The way he arrived at
that figure was:
16x from better number handling,
12.5x from using reduced-precision fp and int arithmetic,
2x from exploiting sparsity, and
2.5x from process node improvements.
Most of those areas are wells you can't keep going back to. Sure, there has been further work on reducing precision and yet further improving sparsity handling, as well as weight compression and arithmetic approximations. So, I'm not saying the well of innovation has run dry. But, when you take a somewhat generic architecture and optimize it for a specific problem, a lot of the big gains are achieved early. So, I'm not expecting to see a repeat performance, here.

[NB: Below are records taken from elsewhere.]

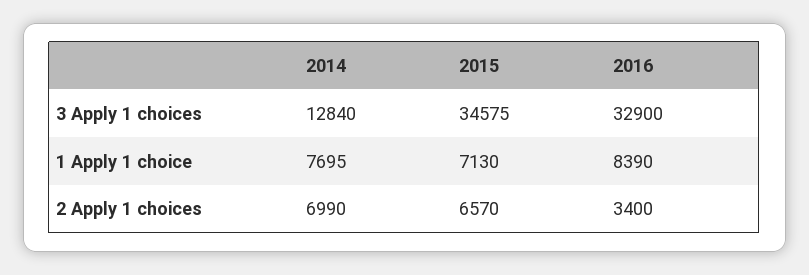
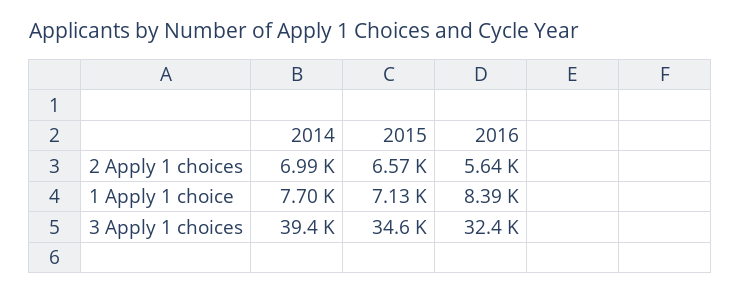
  {
    "2014": {
-     "3 Apply 1 choices": 12840,
+     "3 Apply 1 choices": 39400,
      "1 Apply 1 choice": 7695,
      "2 Apply 1 choices": 6990
    },
    "2015": {
      "3 Apply 1 choices": 34575,
      "1 Apply 1 choice": 7130,
      "2 Apply 1 choices": 6570
    },
    "2016": {
-     "3 Apply 1 choices": 32900,
+     "3 Apply 1 choices": 32400,
      "1 Apply 1 choice": 8390,
-     "2 Apply 1 choices": 3400
+     "2 Apply 1 choices": 5640
    }
  }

As for the claim of 1M, that remaining 1000x can only be referring to the scalability achieved through their HGX systems' utilization of NVLink and NVSwitch to link an entire rack's worth of GPUs into a coherent memory space. This last 1000x is perhaps the most troubling, since it only scaled somewhat linearly with cost. In other words, 1000x GPUs is going to cost you more than 1000x the price of one (assuming both are obtained through the same channel and not just comparing the retail cost of one vs. direct-sales cost of 1000). So, he provided the capability to scale, but not a real cost savings.

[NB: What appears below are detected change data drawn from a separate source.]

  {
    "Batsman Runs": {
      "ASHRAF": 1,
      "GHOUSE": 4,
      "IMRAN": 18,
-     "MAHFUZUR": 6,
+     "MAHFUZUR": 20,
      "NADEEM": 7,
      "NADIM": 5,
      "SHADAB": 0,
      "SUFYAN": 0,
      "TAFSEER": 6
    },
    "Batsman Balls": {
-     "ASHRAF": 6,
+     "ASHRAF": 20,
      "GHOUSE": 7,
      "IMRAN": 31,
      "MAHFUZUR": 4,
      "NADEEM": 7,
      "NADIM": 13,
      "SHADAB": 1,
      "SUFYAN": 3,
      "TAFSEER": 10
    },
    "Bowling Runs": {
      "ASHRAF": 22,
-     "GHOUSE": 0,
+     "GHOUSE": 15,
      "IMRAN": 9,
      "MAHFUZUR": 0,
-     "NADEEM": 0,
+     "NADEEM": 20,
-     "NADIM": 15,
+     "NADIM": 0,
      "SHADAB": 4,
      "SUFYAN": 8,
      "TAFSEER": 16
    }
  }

Briefly returning to the 1000x scaling from "Huang's Law", for a moment, a lot of these same things were being done by others. Plenty of people were looking at reducing arithmetic precision, building dedicated matrix-multiply hardware, etc. Nvidia was among the first to deploy them at scale, but it's not as if the industry wouldn't have moved at a mostly similar direction and pace, had Nvidia not been in the race.

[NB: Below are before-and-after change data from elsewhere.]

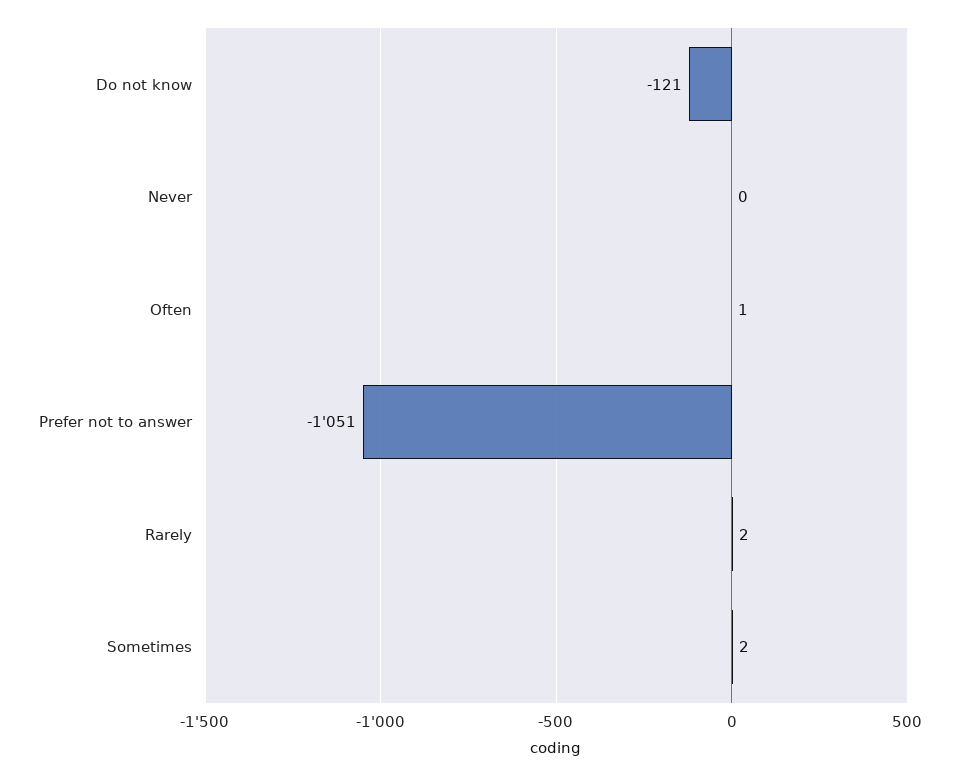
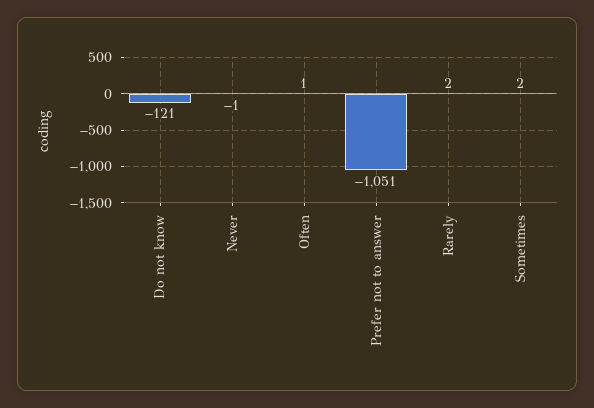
  {
    "Do not know": -121,
-   "Never": 0,
+   "Never": -1,
    "Often": 1,
    "Prefer not to answer": -1051,
    "Rarely": 2,
    "Sometimes": 2
  }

Huang's biggest contribution was probably his aggressive push of CUDA and GPU compute and embracing the industries and applications where it was found to have the greatest potential. That's what I think gave them an early lead, down the path of AI. It's a lead they can keep, only if they're nimble, and here's where CUDA could turn out to be a liability. That's because it forces them to make their GPUs either more general than you really need for AI, or else they have to break CUDA compatibility and do a whole lot of work to adapt the existing CUDA-based software to newer architectures. This is what I think Jim Keller meant by his statement that
"CUDA is a swamp, not a moat". It's now become an impediment to NVidia further optimizing its architectures in ways similar to its biggest AI competitors (who, other than AMD and Intel, generally seem to have embraced data-flow architectures over classical GPUs).